A few examples of the technologies enabled by optics and photonics are described below:
Science and engineering research is the basis for many of the technologies currently being deployed to prevent and detect chemical, biological, radiological, nuclear and conventional terrorist attacks, as well as treat victims. Optics-based sensors are key to intelligence, surveillance and reconnaissance, and advances in laser technology have been critical to military engagement.
Optics and photonics are enabling scientific exploration whether at the very small scale of sub-atomic particles or the scale of the cosmos. Supersized lasers blast targets with immense energy to explore the physics of subatomic particles and forces, the way that supercolliders have done up to now. Most of what we have observed in the Universe is known only through optics, first from the visible wavelengths observed by Galileo, and now covering wavelengths from x-rays to infrared and radio waves, and even gravitational waves detected with light.
Laser-based machine tools and machine vision manufacture, mark, and inspect everything from cars and pipelines to the semiconductor chips in mobile phones. The field continues to advance, with higher power and shorter pulse lasers; and greater understanding of new materials, such as the use of new soft x-ray microlithography tools and materials for patterning the finest details on electronic chips for use in mobile phones and computers.
Medical equipment uses optics and photonics to improve, and even save, lives. Eyeglasses, contact lenses, intraocular lenses, and LASIK surgery use optics and photonics to correct vision. Ophthalmic equipment, such as Optical Coherence Tomography (OCT) help diagnose detect glaucoma and other eye diseases in their earliest stages, and is expanding into use for cardiology and other areas. Mammography and CAT scans, as well as MRI and PET scan equipment are based on optics.
Research into the physics of quantum effects in matter offers the potential to advance computing, sensing and communications. Quantum technologies, for example, are enabling a new generation of atomic clocks and ultra-precise sensors with applications ranging from natural resource exploration and biomedical diagnostics to navigation in a GPS-blind environment.

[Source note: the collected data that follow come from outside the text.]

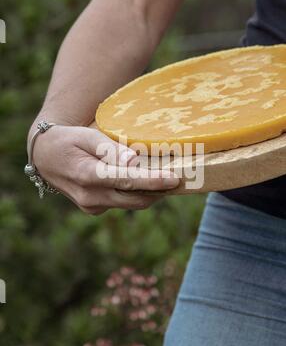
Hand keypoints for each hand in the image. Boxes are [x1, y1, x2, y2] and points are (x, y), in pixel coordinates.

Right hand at [29, 125, 178, 214]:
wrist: (45, 158)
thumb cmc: (68, 141)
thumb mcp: (86, 136)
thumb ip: (109, 149)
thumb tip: (133, 161)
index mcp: (87, 175)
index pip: (127, 181)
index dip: (153, 181)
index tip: (174, 179)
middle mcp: (91, 196)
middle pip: (135, 198)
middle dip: (159, 191)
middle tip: (178, 178)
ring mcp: (92, 206)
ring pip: (130, 203)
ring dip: (149, 193)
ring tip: (164, 179)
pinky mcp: (94, 209)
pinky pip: (121, 203)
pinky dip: (134, 194)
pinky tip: (139, 181)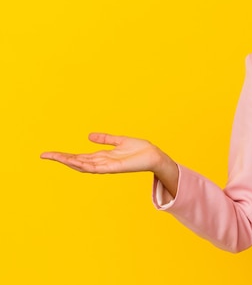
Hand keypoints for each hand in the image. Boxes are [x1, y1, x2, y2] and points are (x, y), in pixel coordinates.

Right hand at [41, 133, 167, 174]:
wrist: (154, 155)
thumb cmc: (139, 149)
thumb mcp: (119, 141)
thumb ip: (105, 139)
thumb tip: (89, 136)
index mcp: (102, 156)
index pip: (79, 156)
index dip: (64, 155)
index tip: (49, 153)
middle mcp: (102, 162)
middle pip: (77, 161)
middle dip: (61, 159)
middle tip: (45, 155)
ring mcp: (107, 166)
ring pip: (83, 165)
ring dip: (69, 161)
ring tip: (55, 157)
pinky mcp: (114, 168)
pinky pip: (97, 167)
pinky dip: (85, 164)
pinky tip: (75, 161)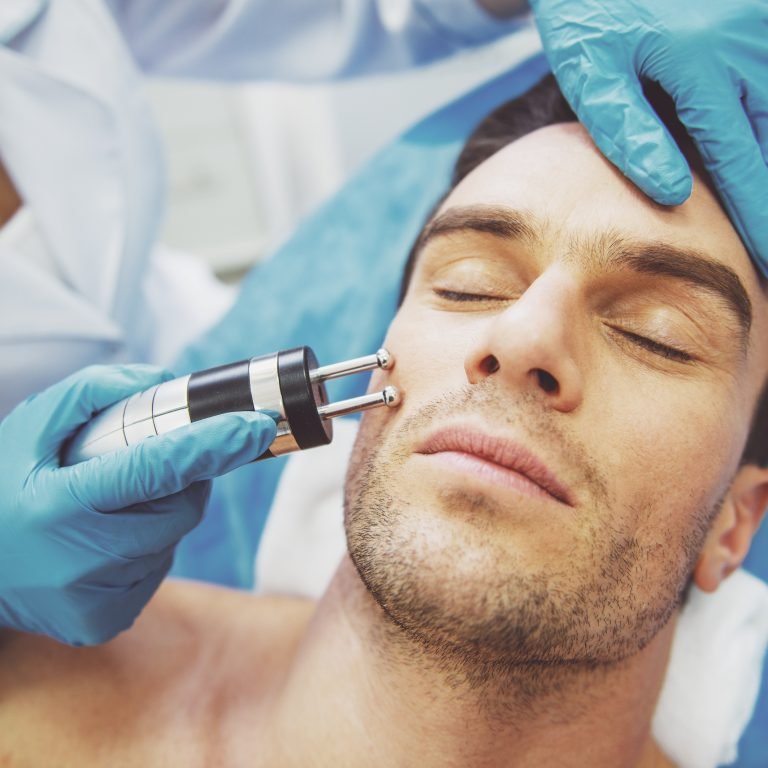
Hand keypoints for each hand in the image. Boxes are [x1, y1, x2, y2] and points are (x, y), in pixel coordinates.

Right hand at [0, 365, 275, 644]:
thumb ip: (93, 393)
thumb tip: (162, 382)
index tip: (256, 425)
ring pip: (173, 538)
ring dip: (163, 512)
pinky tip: (105, 539)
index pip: (157, 469)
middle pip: (179, 508)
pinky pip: (157, 570)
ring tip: (112, 505)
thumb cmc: (0, 487)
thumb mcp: (31, 428)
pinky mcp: (102, 621)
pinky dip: (147, 547)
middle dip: (183, 480)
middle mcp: (79, 562)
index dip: (214, 445)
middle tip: (151, 466)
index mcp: (59, 506)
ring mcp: (93, 599)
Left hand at [529, 0, 767, 270]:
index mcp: (703, 63)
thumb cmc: (588, 10)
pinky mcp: (761, 14)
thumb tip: (673, 194)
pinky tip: (748, 147)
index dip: (757, 219)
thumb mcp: (592, 70)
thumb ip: (629, 131)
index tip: (766, 264)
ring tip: (754, 214)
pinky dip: (762, 121)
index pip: (741, 162)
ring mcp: (762, 22)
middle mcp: (749, 39)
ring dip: (764, 160)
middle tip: (764, 254)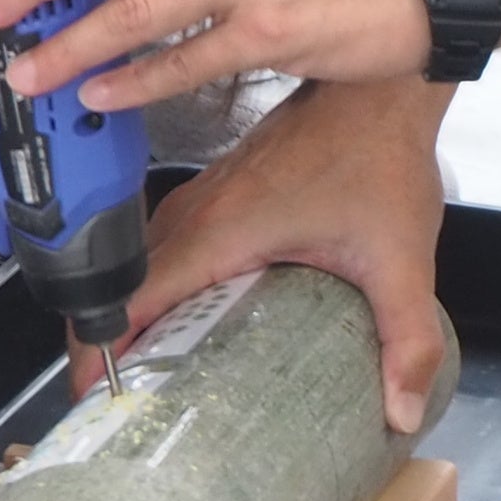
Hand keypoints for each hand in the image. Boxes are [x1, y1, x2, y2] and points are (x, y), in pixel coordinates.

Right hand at [91, 83, 455, 432]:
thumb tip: (402, 411)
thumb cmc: (382, 158)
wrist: (379, 88)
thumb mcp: (402, 260)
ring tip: (135, 371)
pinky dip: (155, 281)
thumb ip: (407, 339)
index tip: (93, 396)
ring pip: (140, 260)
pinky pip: (166, 241)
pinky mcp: (219, 189)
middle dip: (104, 340)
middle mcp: (200, 210)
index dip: (102, 349)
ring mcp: (204, 195)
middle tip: (111, 400)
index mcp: (224, 230)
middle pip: (124, 282)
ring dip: (127, 309)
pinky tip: (179, 317)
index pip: (134, 295)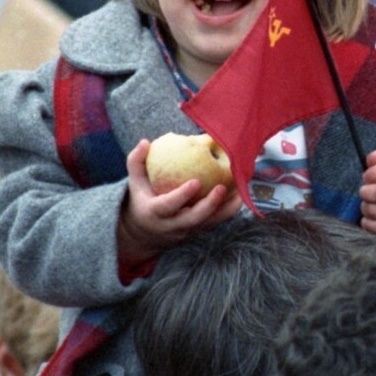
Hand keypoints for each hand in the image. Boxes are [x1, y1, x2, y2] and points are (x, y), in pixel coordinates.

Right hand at [117, 139, 241, 265]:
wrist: (145, 233)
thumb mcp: (135, 183)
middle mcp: (172, 225)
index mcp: (155, 212)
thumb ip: (136, 162)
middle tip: (222, 188)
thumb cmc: (141, 199)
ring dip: (225, 210)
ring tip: (239, 193)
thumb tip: (145, 142)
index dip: (182, 196)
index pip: (169, 206)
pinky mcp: (198, 231)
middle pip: (193, 219)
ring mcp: (187, 230)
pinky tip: (240, 196)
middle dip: (209, 205)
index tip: (195, 182)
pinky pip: (215, 222)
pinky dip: (228, 211)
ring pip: (209, 223)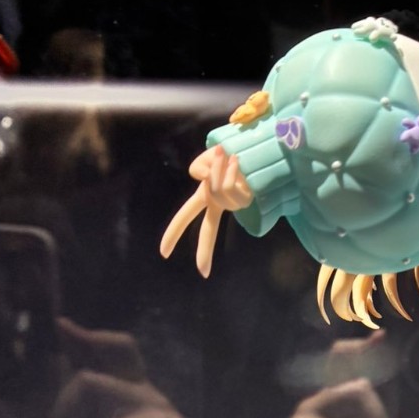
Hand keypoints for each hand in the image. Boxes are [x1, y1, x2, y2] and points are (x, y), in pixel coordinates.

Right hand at [160, 145, 252, 277]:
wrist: (254, 145)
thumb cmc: (228, 152)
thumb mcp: (205, 158)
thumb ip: (198, 169)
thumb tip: (208, 180)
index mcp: (207, 195)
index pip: (187, 215)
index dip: (173, 233)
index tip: (164, 254)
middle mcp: (219, 203)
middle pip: (208, 229)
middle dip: (204, 249)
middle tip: (202, 272)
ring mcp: (233, 202)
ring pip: (216, 190)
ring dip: (218, 169)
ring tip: (226, 155)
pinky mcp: (247, 197)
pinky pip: (229, 185)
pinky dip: (229, 169)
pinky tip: (236, 160)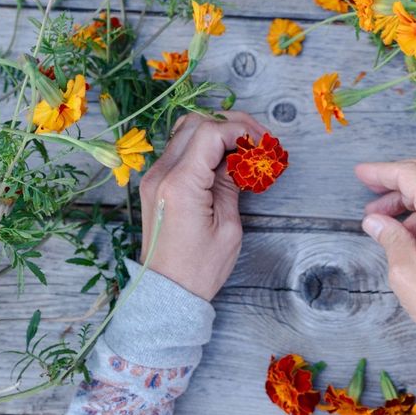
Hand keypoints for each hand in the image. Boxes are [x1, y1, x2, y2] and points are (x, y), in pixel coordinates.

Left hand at [138, 111, 268, 300]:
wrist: (167, 291)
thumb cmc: (199, 268)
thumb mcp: (229, 226)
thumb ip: (231, 183)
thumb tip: (241, 158)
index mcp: (180, 185)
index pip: (211, 133)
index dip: (241, 131)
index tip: (261, 144)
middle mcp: (161, 175)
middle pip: (197, 123)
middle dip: (231, 125)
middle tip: (258, 141)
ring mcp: (154, 177)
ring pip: (185, 130)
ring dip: (216, 131)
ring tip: (242, 146)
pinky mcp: (155, 183)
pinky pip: (178, 148)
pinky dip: (203, 144)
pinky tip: (223, 158)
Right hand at [355, 158, 415, 338]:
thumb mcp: (405, 272)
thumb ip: (389, 237)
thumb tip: (376, 222)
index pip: (410, 174)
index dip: (382, 172)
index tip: (362, 174)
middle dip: (398, 176)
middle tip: (372, 188)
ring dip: (413, 194)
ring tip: (384, 218)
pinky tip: (410, 228)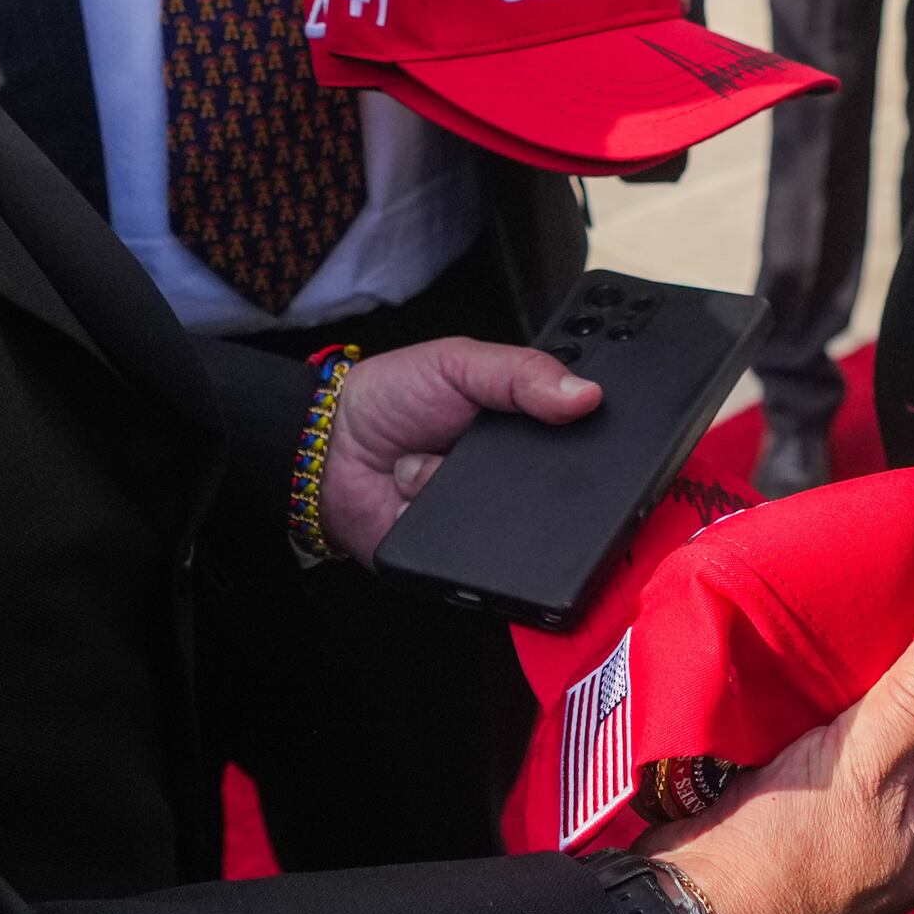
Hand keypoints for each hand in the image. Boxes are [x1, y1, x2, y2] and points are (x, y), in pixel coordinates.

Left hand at [319, 338, 594, 561]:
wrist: (327, 450)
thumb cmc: (390, 397)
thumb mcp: (459, 362)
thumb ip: (522, 371)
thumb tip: (586, 393)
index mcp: (521, 423)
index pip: (574, 431)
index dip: (580, 428)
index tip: (566, 416)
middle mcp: (511, 474)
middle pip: (553, 483)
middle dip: (517, 464)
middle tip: (472, 439)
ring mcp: (487, 515)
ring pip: (511, 516)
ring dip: (467, 488)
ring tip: (432, 461)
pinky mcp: (460, 552)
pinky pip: (472, 546)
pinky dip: (440, 518)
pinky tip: (417, 497)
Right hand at [642, 619, 913, 913]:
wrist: (683, 904)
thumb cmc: (783, 854)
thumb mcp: (861, 768)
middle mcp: (904, 836)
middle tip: (913, 613)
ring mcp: (850, 827)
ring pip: (876, 744)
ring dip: (868, 697)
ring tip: (866, 627)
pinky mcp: (800, 812)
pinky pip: (829, 751)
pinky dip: (827, 715)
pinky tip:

Solar cells and modules are now competitive as energy sources because of decades of advances in optics and photonics that overlap with solid-state physics, thermal science, materials, and chemistry. Solar power will be an important source for alternative energy to address energy independence and climate change. Accompanying this is the rapid commercialization of LED-based general lighting that helps to conserve energy consumption.
Fiber optic communication networks are what make the Internet affordable and accessible around the world. The optical fiber, and the optical components and equipment attached to the ends, bring videos, images and data into our work and homes, and to the towers that connect to our mobile phones. This field continues to advance to higher data rates and shorter delays to enable more capability, such as for emerging 5G wireless networks.